22 Kasım 2020 Pazar

The Power of the Latino Vote

 


The Power of the Latino Vote

Randy Shaw is the Director of San Francisco’s Tenderloin Housing Clinic, and is Editor of the online daily newspaper, BeyondChron.org. His

previous books are The Activist’s Handbook and Reclaiming America, both from UC Press. While his latest book, Beyond the Fields: Cesar Chavez, the UFW, and the Struggle for Justice in the 21st Century (UC Press, September 2008) examines how Cesar Chavez’s crusade for labor rights paved the way for social change.


On October 1st, Shaw published the article “Why the Latino Vote Could Decide the 2008 Election” on Alternet.org. In addition, you can read the entire post below.


Why the Latino Vote Could Decide the 2008 Election


By Randy Shaw


In California’s 2008 February primary elections, Latinos made up 30 percent of all total voters.


For the first time in U.S. history, Latino voters could play a decisive role in a presidential election this year. If they do, we can thank Cesar Chavez and his protégés.


Why? The UFW pioneered the grassroots campaign model we see in place today.  In the 1968 California Democratic presidential primary, the UFW treated its campaign for Robert Kennedy like a community organizing drive. How?

They went door-to-door in California’s barrios like people did before TV ads dominated politics. Analysts later found the farmworkers’ union’s turnout of Mexican-American voters provided most of Kennedy’s narrow margin of victory.
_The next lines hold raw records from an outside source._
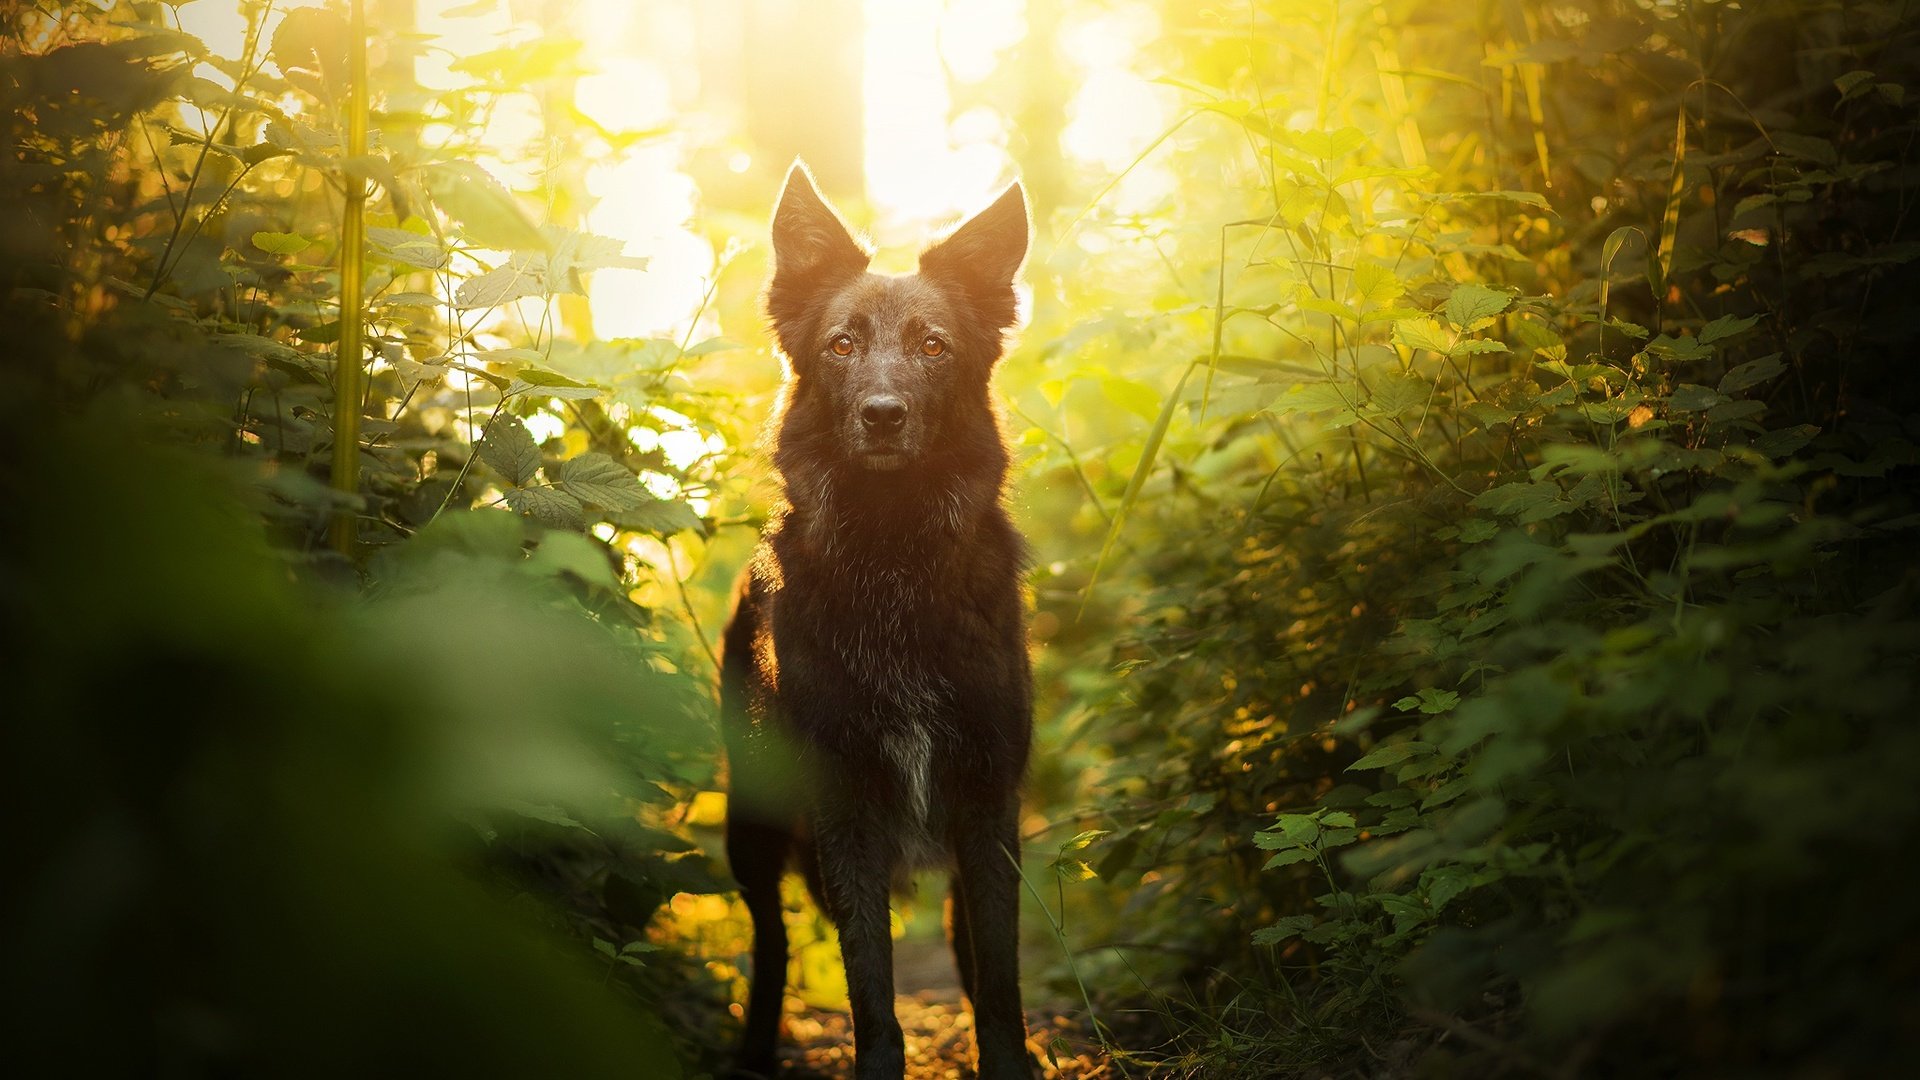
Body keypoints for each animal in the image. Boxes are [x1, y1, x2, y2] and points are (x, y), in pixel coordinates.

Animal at [721, 161, 1036, 1076]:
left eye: (934, 346)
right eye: (842, 345)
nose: (885, 414)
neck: (894, 559)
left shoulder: (988, 801)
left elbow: (999, 978)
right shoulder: (845, 810)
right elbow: (872, 996)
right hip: (751, 827)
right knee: (771, 942)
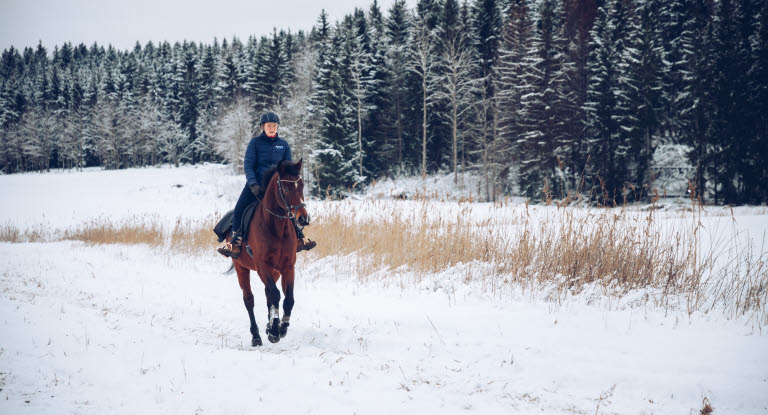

In 1972, the UFW faced a well-funded, grower-backed California ballot initiative, Prop 22. The union set up tent cities to house hundreds of farmworkers who came from the fields to help the campaign. Though heavily outspent, the UFW defeated Prop 22 by over one million votes, again showing its ability to get Latino voters to the polls.


Four years later, the UFW put Prop 14 on the California ballot. It failed, due to poor drafting and timing. But the campaign trained a generation of activists in voter registration drives, mass petition campaigns, intensive door-to-door and street outreach, public visibility events and Election Day voter turnout efforts.


Sound familiar?  Former UFW Organizing Director Marshall Ganz, who led the Prop Fourteen effort, went on to develop organizing strategies for Barack Obama’s campaign.


Today, groups like Mi Familia Vota (MFV), involving such UFW alumni as SEIU leader Eliseo Medina, are active in eleven states. MFV is particularly targeting infrequent Latino voters in Colorado, whose turnout could swing the

state—and perhaps decide the presidency. Mi Familia Vota is alsoworking to boost Latino voting in New Mexico, Nevada and Florida, three states that went for President Bush in 2004.


Forty years ago,Cesar Chavez and the UFW began working to increase Latino voting. But the UFW’s successful model remained isolated for decades while campaigns relied on expensive TV and radio ads, unlikely to meaningfully boost Latino turnout.  This year, thanks to UFW alumni, its outreach model has been revived and could determine our next President.